## 設問
• a. 本文によると、調査はどの病院のレジデントを対象に実施されましたか。
• b. 本文で、データ収集に用いられたと記されている尺度をすべて挙げてください。
• c. レジデントの内的動機づけとグリットに関する研究を紹介した本文を、最後の文の後から書き継いでください。

## 本文
医学教育研究者・総合診療医のブログ

医学教育、総合診療について気ままに綴ります。

Factors affecting residents' internal motivation, grit, and well-being (BMC Med Educ 2023)

Chuented P, Puranitee P, Pakakasama S, Meepanya S. Factors affecting residents' internal motivation, grit, and well-being. BMC Med Educ. 2023;23:779.

背景:卒後研修でコンピテンシーに基づく医学教育を修了するレジデントは、ウェルビーイングを損ねたり、疲弊やバーンアウトをもたらす可能性のある多くの困難な状況に直面する。自己決定理論とグリットで説明される因子は、レジデントの学習成果の達成とウェルビーイングにとって重要である。本研究では、非西洋アジアのレジデントを対象に、内的動機づけ、グリット、ウェルビーイング、および関連因子の関係を検討した。

方法:2021年9月から11月にかけて、タイのマヒドン大学ラマティボディ病院のレジデントを対象に、基本的心理的欲求の充足度、グリット、ウェルビーイングの相関関係を探るために、説明的逐次混合法による調査ベースの研究を実施した。the Basic Psychological Needs Scale, Short Grit Scale, そしてWorld Health Organization-Five Well-Being Indexを用いてデータを収集した。次に、各尺度のスコアが最も高い参加者と最も低い参加者を、半構造化面接に参加させた。インタビューデータはテーマ分析を受け、データ収集は飽和状態に達するまで続けられた。

## 資料
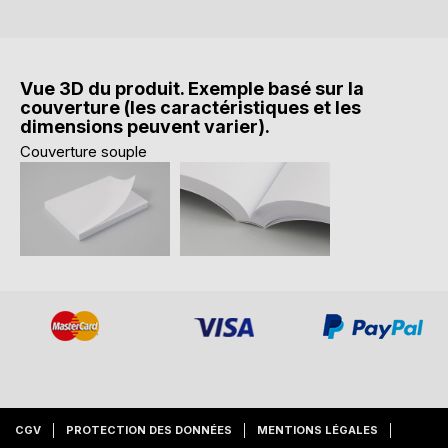
Vue 3D du produit. Exemple basé sur la
couverture (les caractéristiques et les
dimensions peuvent varier).
Couverture souple
CGV
PROTECTION DES DONNÉES
MENTIONS LÉGALES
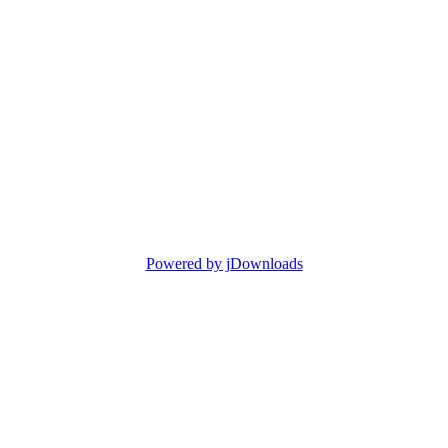
Powered by jDownloads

## 解答
• a. タイのマヒドン大学ラマティボディ病院のレジデントです。

• b. the Basic Psychological Needs Scale、Short Grit Scale、World Health Organization-Five Well-Being Index

• c.
結果:合計245人のレジデント(51%がmajor ward、65%が女性)がアンケートに回答した。内的動機づけ、グリット、ウェルビーイングの間には強い関連がみられた(r = 0.46-0.90)。女性レジデントは男性レジデントより自律性と関連性のスコアが高く(それぞれp = 0.04とp = 0.01)、家族の責任が少ないレジデントは他のレジデントより関連性のスコアが高かった(p = 0.01)。睡眠時間が長いレジデントは、短いレジデントよりも自律性、関連性、ウェルビーイングの得点が高かった(p < 0.05)。運動回数が週5回より多いレジデントは、他のレジデントよりもウェルビーイングの得点が高かった(p < 0.01)。30人の入所者がインタビューに答えた。テーマ分析の結果、内的動機づけ、グリット、およびウェルビーイングは、支持的な学習環境、よくデザインされたカリキュラム、教員の行動や性格、および良好な個人的要因によって促進されることが明らかになった。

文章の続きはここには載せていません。